■ Assignment ■
Which lines below contain the string "value"? Copy out each of them in full, matching case exactly.

Segment Start: Source records

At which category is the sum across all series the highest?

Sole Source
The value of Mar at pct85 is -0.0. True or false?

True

Segment End: Source records
Segment Start: Source records

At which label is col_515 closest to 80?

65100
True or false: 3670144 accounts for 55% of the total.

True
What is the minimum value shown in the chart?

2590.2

Segment End: Source records

■ Output of the exercise ■
The value of Mar at pct85 is -0.0. True or false?
What is the minimum value shown in the chart?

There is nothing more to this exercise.